Enzymatically-inactive Tissue-type Plasminogen Activator Reverses Disease Progression in the Dextran Sulfate Sodium Mouse Model of Inflammatory Bowel Disease

Enzymatically inactive tissue-type plasminogen activator (EI-tPA) does not activate fibrinolysis but still interacts with the N-methyl- d -aspartate receptor (NMDA-R) and low-density lipoprotein receptor–related protein-1 (LRP1) in macrophages to block innate immune system responses mediated by toll-like receptors. Herein, we examined the ability of EI-tPA to treat colitis in mice, induced by dextran sulfate sodium.

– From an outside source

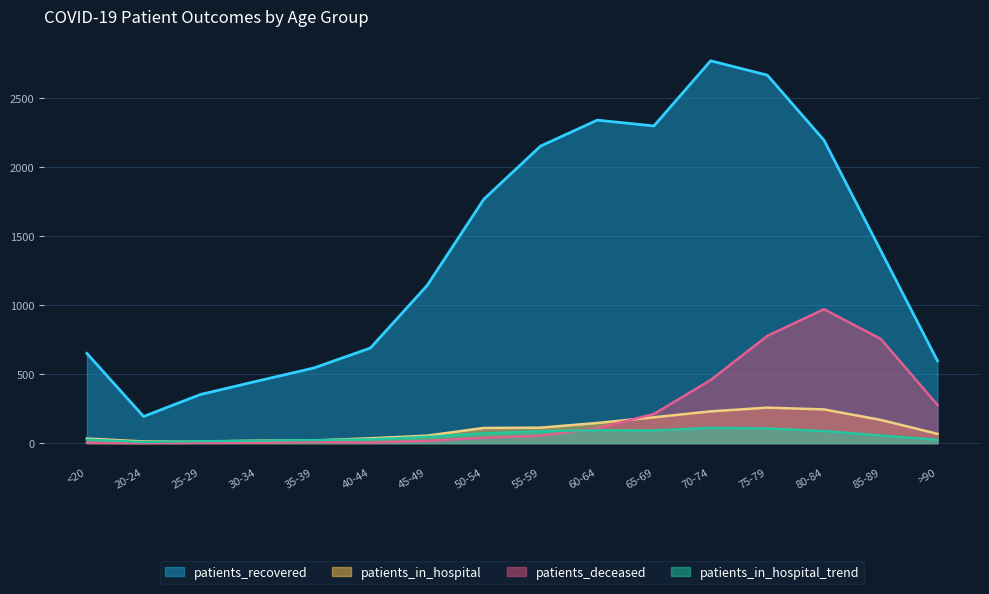

Which category has the highest value in the patients_recovered series?

70-74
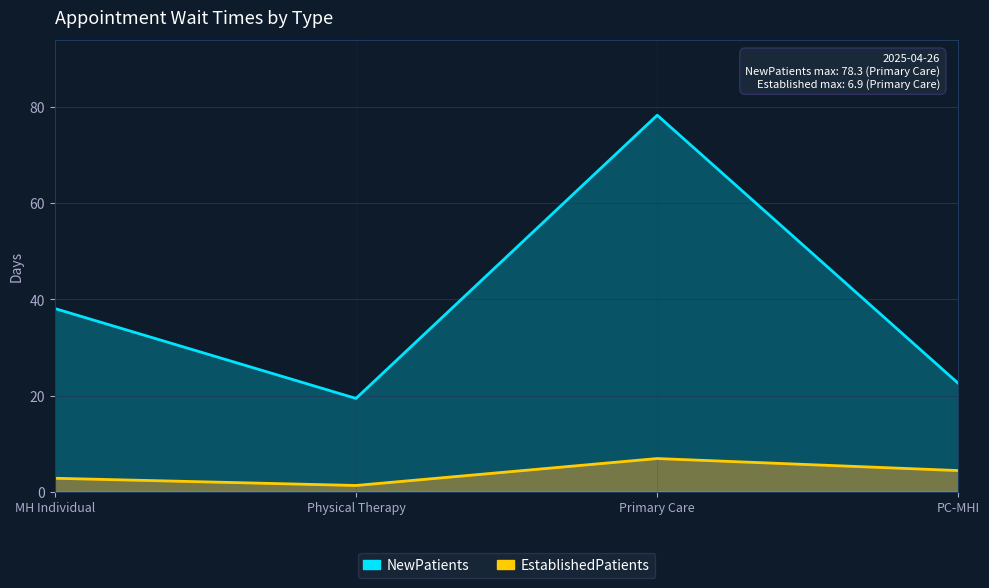

Is the value of NewPatients at Primary Care greater than the value of EstablishedPatients at Primary Care?

Yes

In two separate studies, designed to generate colitis of differing severity, a single dose of EI-tPA administered after inflammation was established significantly improved disease parameters. EI-tPA–treated mice demonstrated improved weight gain. Stools improved in character and became hemoccult negative. Abdominal tenderness decreased. Colon shortening was significantly decreased in EI-tPA–treated mice, suggesting attenuation of irreversible tissue damage and remodeling. Furthermore, histopathologic evidence of disease was decreased in the distal 25% of the colon in EI-tPA–treated mice. EI-tPA did not decrease the number of CD45-positive leukocytes or F4/80-positive macrophage-like cells detected in extracts of colons from dextran sulfate sodium–treated mice by flow cytometry; however, multiple colon cell types expressed the NMDA-R, suggesting the ability of diverse cells to respond to EI-tPA, including CD3-positive cells, CD103-positive cells, Ly6G-positive cells, and epithelial cell adhesion molecule–positive epithelial cells. Mesenchymal cells that line intestinal crypts and provide barrier function expressed LRP1 and, thus, represent another potential target for EI-tPA. These results demonstrate that the NMDA-R/LRP1 receptor system may be a target for drug development in diseases characterized by tissue damage and chronic inflammation.